Revision tracking records
>>>

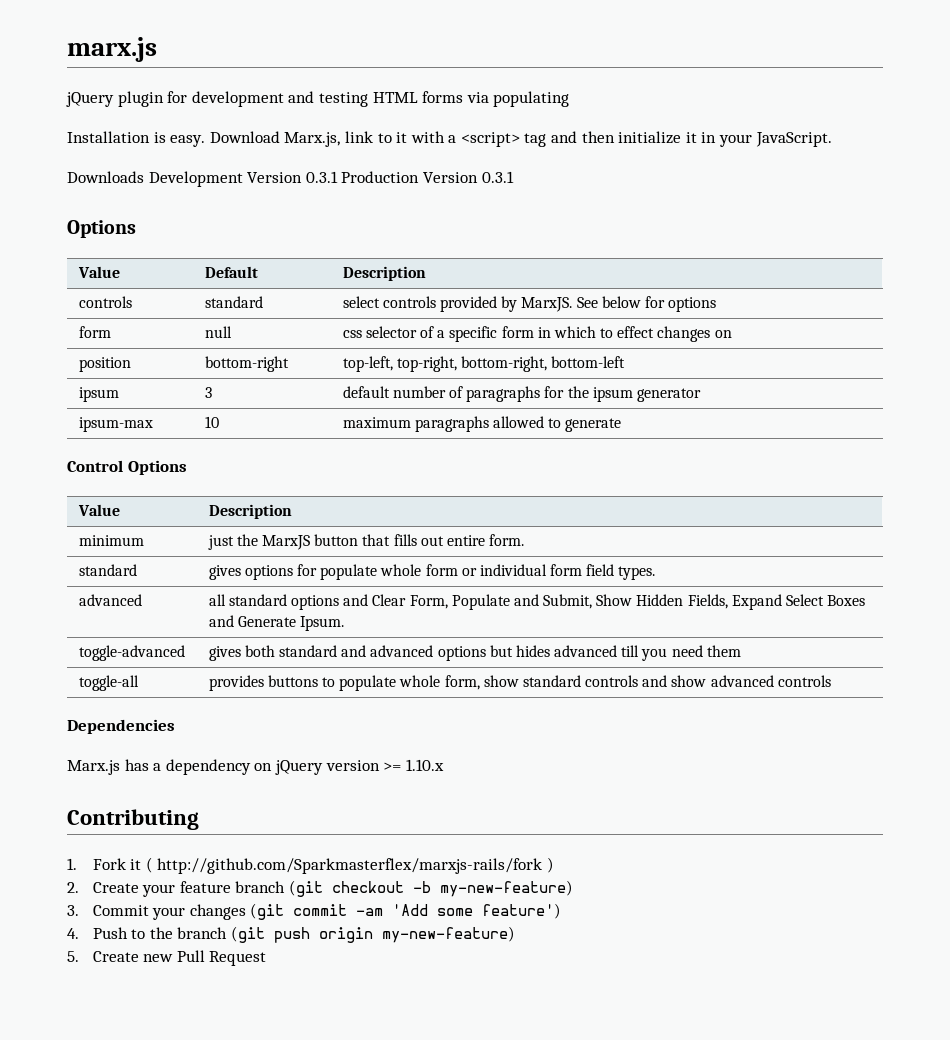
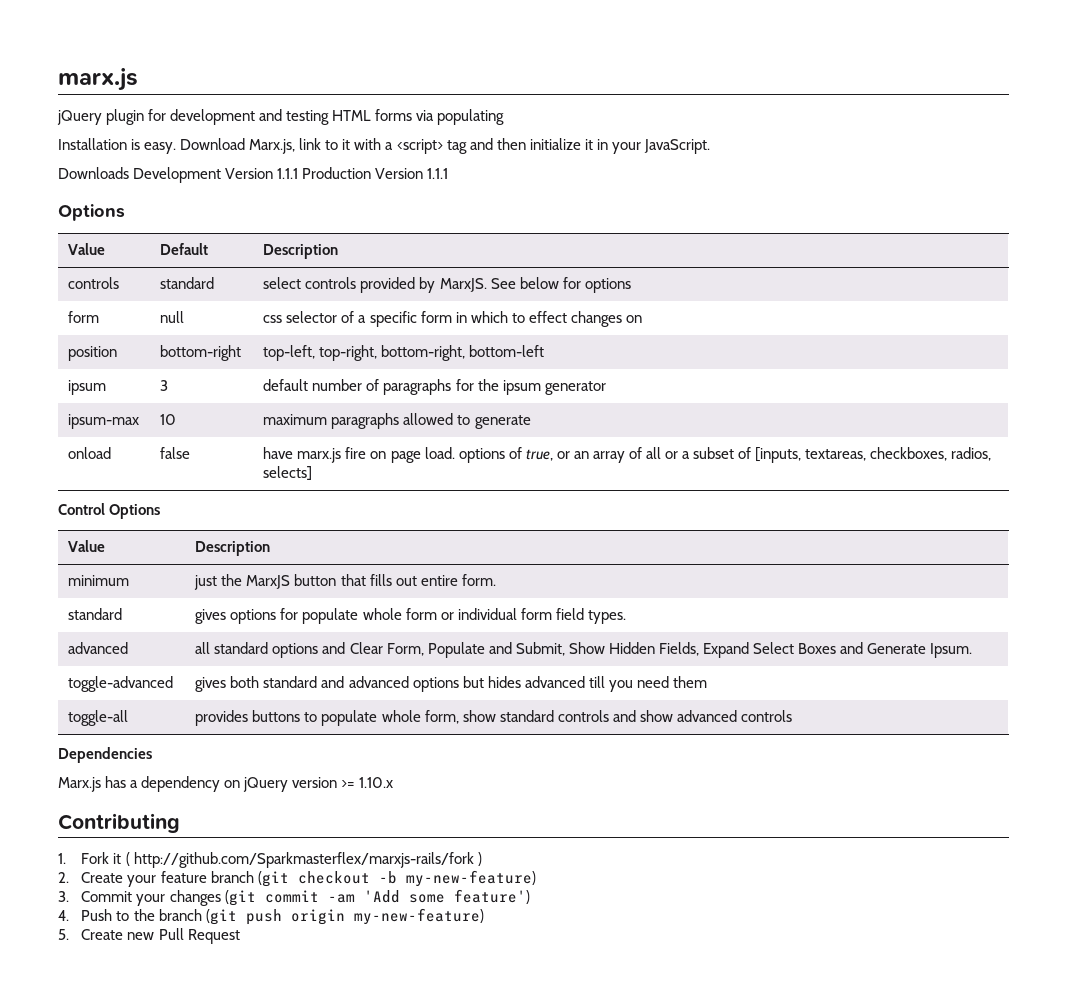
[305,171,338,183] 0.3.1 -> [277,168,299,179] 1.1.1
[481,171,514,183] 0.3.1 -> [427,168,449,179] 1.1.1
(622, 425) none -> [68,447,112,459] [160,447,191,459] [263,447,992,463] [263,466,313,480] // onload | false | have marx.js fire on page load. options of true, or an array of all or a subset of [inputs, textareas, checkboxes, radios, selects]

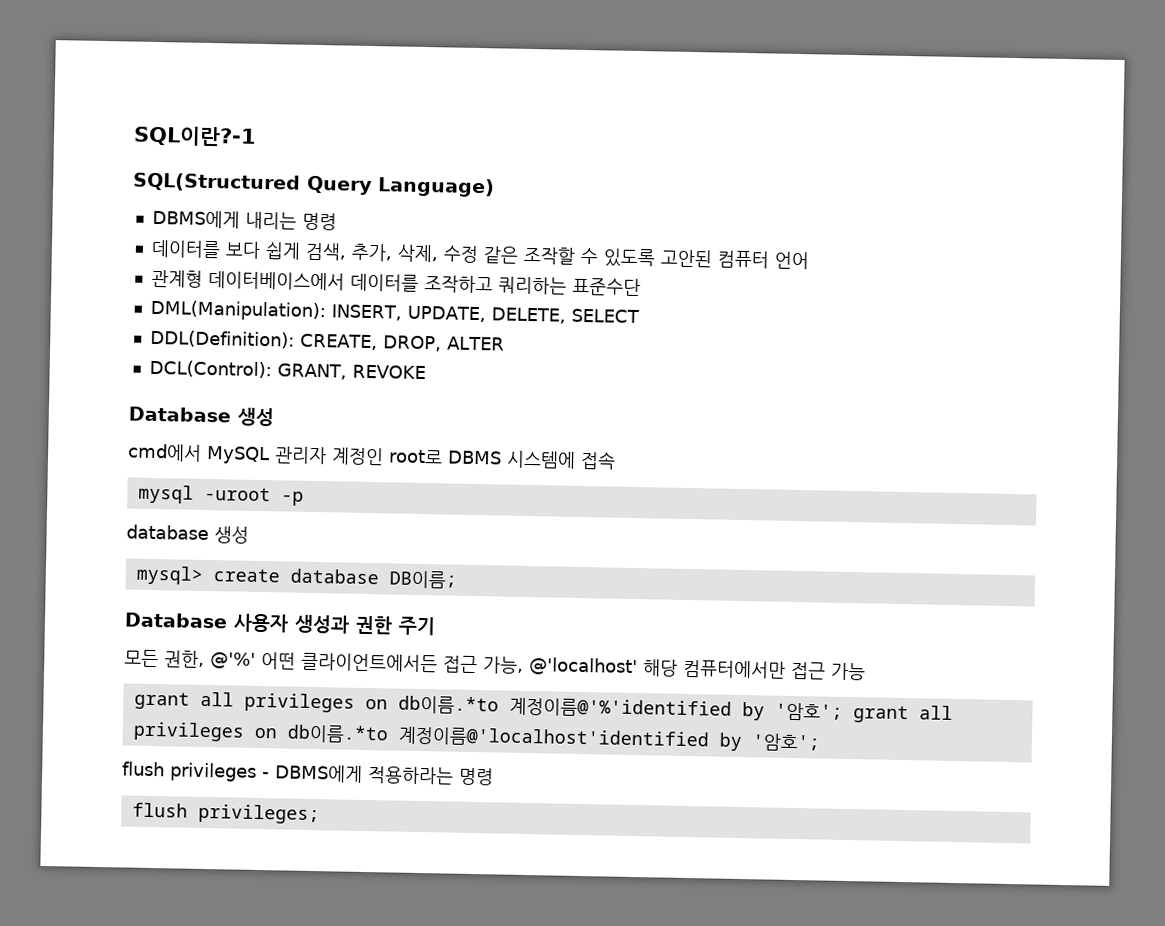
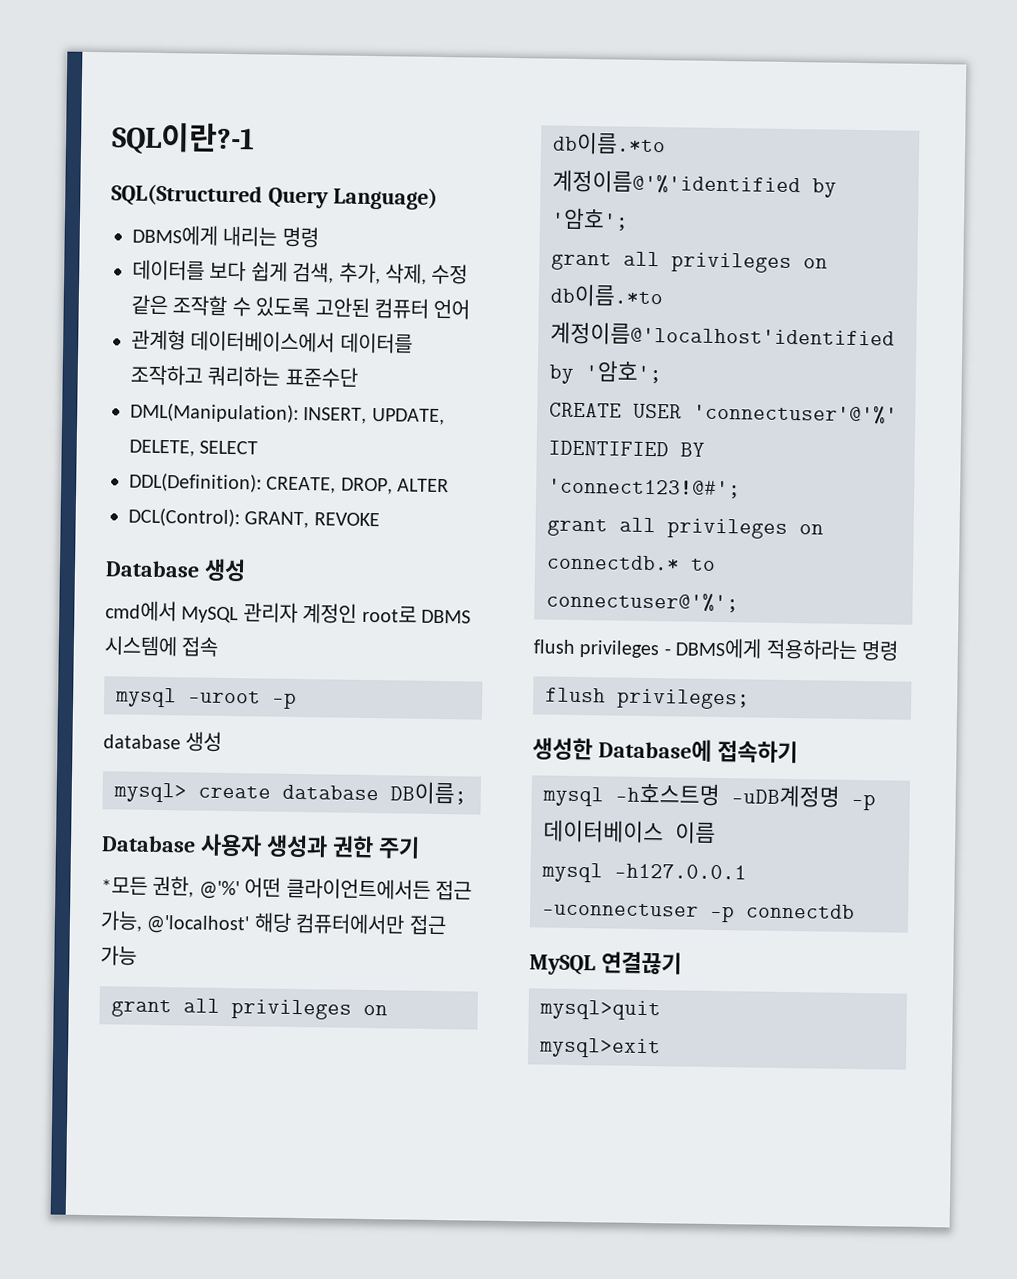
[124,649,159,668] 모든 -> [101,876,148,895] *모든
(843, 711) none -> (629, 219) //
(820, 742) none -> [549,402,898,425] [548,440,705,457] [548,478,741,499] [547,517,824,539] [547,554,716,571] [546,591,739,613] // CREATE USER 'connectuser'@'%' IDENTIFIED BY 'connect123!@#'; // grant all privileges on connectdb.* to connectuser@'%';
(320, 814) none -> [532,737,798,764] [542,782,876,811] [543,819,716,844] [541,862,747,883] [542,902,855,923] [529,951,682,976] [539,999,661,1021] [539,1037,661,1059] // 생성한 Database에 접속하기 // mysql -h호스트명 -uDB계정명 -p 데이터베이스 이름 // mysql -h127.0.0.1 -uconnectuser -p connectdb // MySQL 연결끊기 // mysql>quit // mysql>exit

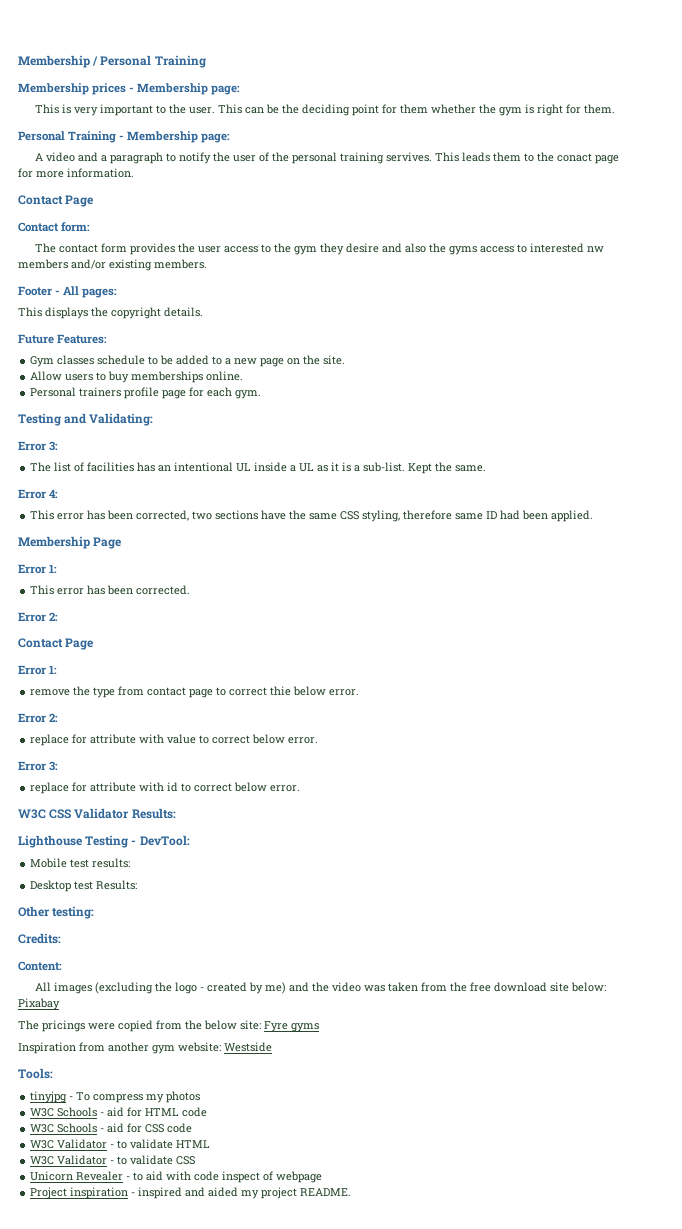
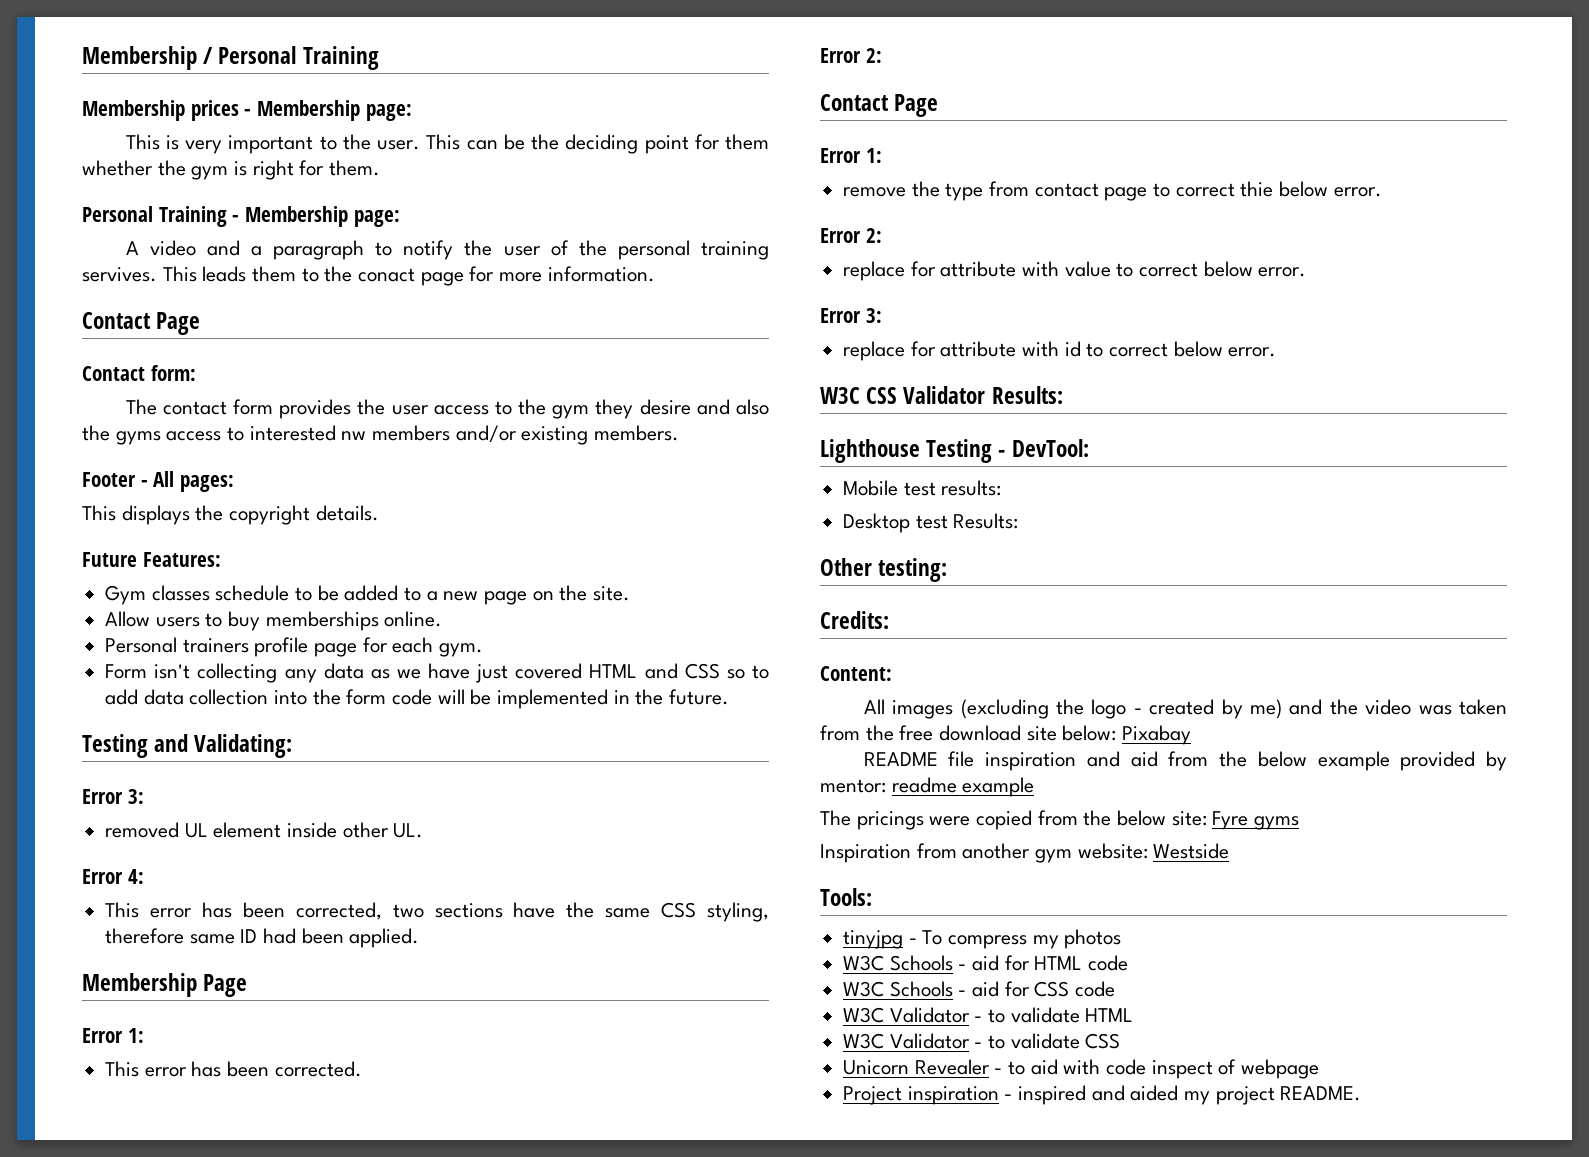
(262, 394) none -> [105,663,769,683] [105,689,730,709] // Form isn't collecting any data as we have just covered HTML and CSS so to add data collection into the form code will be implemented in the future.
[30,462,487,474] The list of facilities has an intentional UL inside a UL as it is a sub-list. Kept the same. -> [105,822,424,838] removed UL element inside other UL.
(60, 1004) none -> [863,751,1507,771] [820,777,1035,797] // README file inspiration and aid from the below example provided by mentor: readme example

<<<

Task to carry out: Take the line above containing "[124,649,159,668] 모든 -> [101,876,148,895] *모든", the line containing "(320, 814) none", and all lines in between, and copy them exactly without anything else.

Worked solution:
[124,649,159,668] 모든 -> [101,876,148,895] *모든
(843, 711) none -> (629, 219) //
(820, 742) none -> [549,402,898,425] [548,440,705,457] [548,478,741,499] [547,517,824,539] [547,554,716,571] [546,591,739,613] // CREATE USER 'connectuser'@'%' IDENTIFIED BY 'connect123!@#'; // grant all privileges on connectdb.* to connectuser@'%';
(320, 814) none -> [532,737,798,764] [542,782,876,811] [543,819,716,844] [541,862,747,883] [542,902,855,923] [529,951,682,976] [539,999,661,1021] [539,1037,661,1059] // 생성한 Database에 접속하기 // mysql -h호스트명 -uDB계정명 -p 데이터베이스 이름 // mysql -h127.0.0.1 -uconnectuser -p connectdb // MySQL 연결끊기 // mysql>quit // mysql>exit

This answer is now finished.